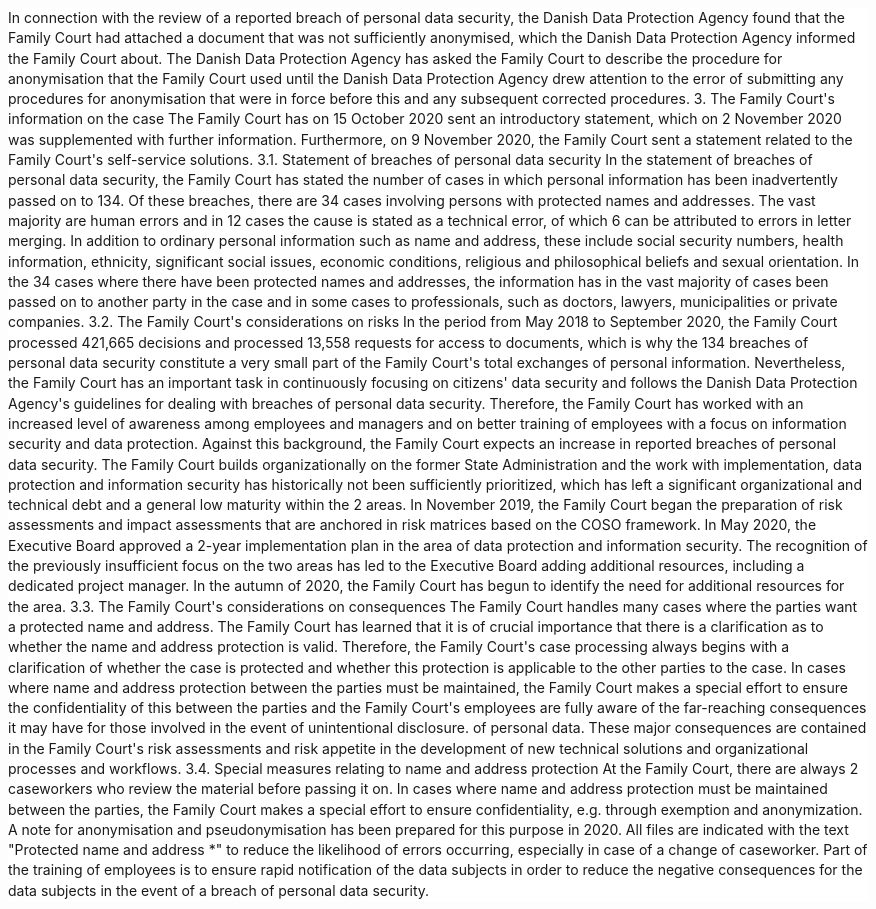 In connection with the review of a reported breach of personal data security, the Danish Data Protection Agency found that the Family Court had attached a document that was not sufficiently anonymised, which the Danish Data Protection Agency informed the Family Court about.
The Danish Data Protection Agency has asked the Family Court to describe the procedure for anonymisation that the Family Court used until the Danish Data Protection Agency drew attention to the error of submitting any procedures for anonymisation that were in force before this and any subsequent corrected procedures.
3. The Family Court's information on the case
The Family Court has on 15 October 2020 sent an introductory statement, which on 2 November 2020 was supplemented with further information. Furthermore, on 9 November 2020, the Family Court sent a statement related to the Family Court's self-service solutions.
3.1. Statement of breaches of personal data security
In the statement of breaches of personal data security, the Family Court has stated the number of cases in which personal information has been inadvertently passed on to 134. Of these breaches, there are 34 cases involving persons with protected names and addresses. The vast majority are human errors and in 12 cases the cause is stated as a technical error, of which 6 can be attributed to errors in letter merging.
In addition to ordinary personal information such as name and address, these include social security numbers, health information, ethnicity, significant social issues, economic conditions, religious and philosophical beliefs and sexual orientation. In the 34 cases where there have been protected names and addresses, the information has in the vast majority of cases been passed on to another party in the case and in some cases to professionals, such as doctors, lawyers, municipalities or private companies.
3.2. The Family Court's considerations on risks
In the period from May 2018 to September 2020, the Family Court processed 421,665 decisions and processed 13,558 requests for access to documents, which is why the 134 breaches of personal data security constitute a very small part of the Family Court's total exchanges of personal information.
Nevertheless, the Family Court has an important task in continuously focusing on citizens' data security and follows the Danish Data Protection Agency's guidelines for dealing with breaches of personal data security. Therefore, the Family Court has worked with an increased level of awareness among employees and managers and on better training of employees with a focus on information security and data protection. Against this background, the Family Court expects an increase in reported breaches of personal data security.
The Family Court builds organizationally on the former State Administration and the work with implementation, data protection and information security has historically not been sufficiently prioritized, which has left a significant organizational and technical debt and a general low maturity within the 2 areas.
In November 2019, the Family Court began the preparation of risk assessments and impact assessments that are anchored in risk matrices based on the COSO framework. In May 2020, the Executive Board approved a 2-year implementation plan in the area of data protection and information security. The recognition of the previously insufficient focus on the two areas has led to the Executive Board adding additional resources, including a dedicated project manager. In the autumn of 2020, the Family Court has begun to identify the need for additional resources for the area.
3.3. The Family Court's considerations on consequences
The Family Court handles many cases where the parties want a protected name and address. The Family Court has learned that it is of crucial importance that there is a clarification as to whether the name and address protection is valid. Therefore, the Family Court's case processing always begins with a clarification of whether the case is protected and whether this protection is applicable to the other parties to the case. In cases where name and address protection between the parties must be maintained, the Family Court makes a special effort to ensure the confidentiality of this between the parties and the Family Court's employees are fully aware of the far-reaching consequences it may have for those involved in the event of unintentional disclosure. of personal data. These major consequences are contained in the Family Court's risk assessments and risk appetite in the development of new technical solutions and organizational processes and workflows.
3.4. Special measures relating to name and address protection
At the Family Court, there are always 2 caseworkers who review the material before passing it on. In cases where name and address protection must be maintained between the parties, the Family Court makes a special effort to ensure confidentiality, e.g. through exemption and anonymization. A note for anonymisation and pseudonymisation has been prepared for this purpose in 2020. All files are indicated with the text "Protected name and address \*" to reduce the likelihood of errors occurring, especially in case of a change of caseworker.
Part of the training of employees is to ensure rapid notification of the data subjects in order to reduce the negative consequences for the data subjects in the event of a breach of personal data security.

◆ ◆ ◆

#### To-do item:
For this exercise, print all of the entries exactly as they appear, but without pictures.

#### Written response:
 In connection with the review of a reported breach of personal data security, the Danish Data Protection Agency found that the Family Court had attached a document that was not sufficiently anonymised, which the Danish Data Protection Agency informed the Family Court about.
The Danish Data Protection Agency has asked the Family Court to describe the procedure for anonymisation that the Family Court used until the Danish Data Protection Agency drew attention to the error of submitting any procedures for anonymisation that were in force before this and any subsequent corrected procedures.
3. The Family Court's information on the case
The Family Court has on 15 October 2020 sent an introductory statement, which on 2 November 2020 was supplemented with further information. Furthermore, on 9 November 2020, the Family Court sent a statement related to the Family Court's self-service solutions.
3.1. Statement of breaches of personal data security
In the statement of breaches of personal data security, the Family Court has stated the number of cases in which personal information has been inadvertently passed on to 134. Of these breaches, there are 34 cases involving persons with protected names and addresses. The vast majority are human errors and in 12 cases the cause is stated as a technical error, of which 6 can be attributed to errors in letter merging.
In addition to ordinary personal information such as name and address, these include social security numbers, health information, ethnicity, significant social issues, economic conditions, religious and philosophical beliefs and sexual orientation. In the 34 cases where there have been protected names and addresses, the information has in the vast majority of cases been passed on to another party in the case and in some cases to professionals, such as doctors, lawyers, municipalities or private companies.
3.2. The Family Court's considerations on risks
In the period from May 2018 to September 2020, the Family Court processed 421,665 decisions and processed 13,558 requests for access to documents, which is why the 134 breaches of personal data security constitute a very small part of the Family Court's total exchanges of personal information.
Nevertheless, the Family Court has an important task in continuously focusing on citizens' data security and follows the Danish Data Protection Agency's guidelines for dealing with breaches of personal data security. Therefore, the Family Court has worked with an increased level of awareness among employees and managers and on better training of employees with a focus on information security and data protection. Against this background, the Family Court expects an increase in reported breaches of personal data security.
The Family Court builds organizationally on the former State Administration and the work with implementation, data protection and information security has historically not been sufficiently prioritized, which has left a significant organizational and technical debt and a general low maturity within the 2 areas.
In November 2019, the Family Court began the preparation of risk assessments and impact assessments that are anchored in risk matrices based on the COSO framework. In May 2020, the Executive Board approved a 2-year implementation plan in the area of data protection and information security. The recognition of the previously insufficient focus on the two areas has led to the Executive Board adding additional resources, including a dedicated project manager. In the autumn of 2020, the Family Court has begun to identify the need for additional resources for the area.
3.3. The Family Court's considerations on consequences
The Family Court handles many cases where the parties want a protected name and address. The Family Court has learned that it is of crucial importance that there is a clarification as to whether the name and address protection is valid. Therefore, the Family Court's case processing always begins with a clarification of whether the case is protected and whether this protection is applicable to the other parties to the case. In cases where name and address protection between the parties must be maintained, the Family Court makes a special effort to ensure the confidentiality of this between the parties and the Family Court's employees are fully aware of the far-reaching consequences it may have for those involved in the event of unintentional disclosure. of personal data. These major consequences are contained in the Family Court's risk assessments and risk appetite in the development of new technical solutions and organizational processes and workflows.
3.4. Special measures relating to name and address protection
At the Family Court, there are always 2 caseworkers who review the material before passing it on. In cases where name and address protection must be maintained between the parties, the Family Court makes a special effort to ensure confidentiality, e.g. through exemption and anonymization. A note for anonymisation and pseudonymisation has been prepared for this purpose in 2020. All files are indicated with the text "Protected name and address \*" to reduce the likelihood of errors occurring, especially in case of a change of caseworker.
Part of the training of employees is to ensure rapid notification of the data subjects in order to reduce the negative consequences for the data subjects in the event of a breach of personal data security.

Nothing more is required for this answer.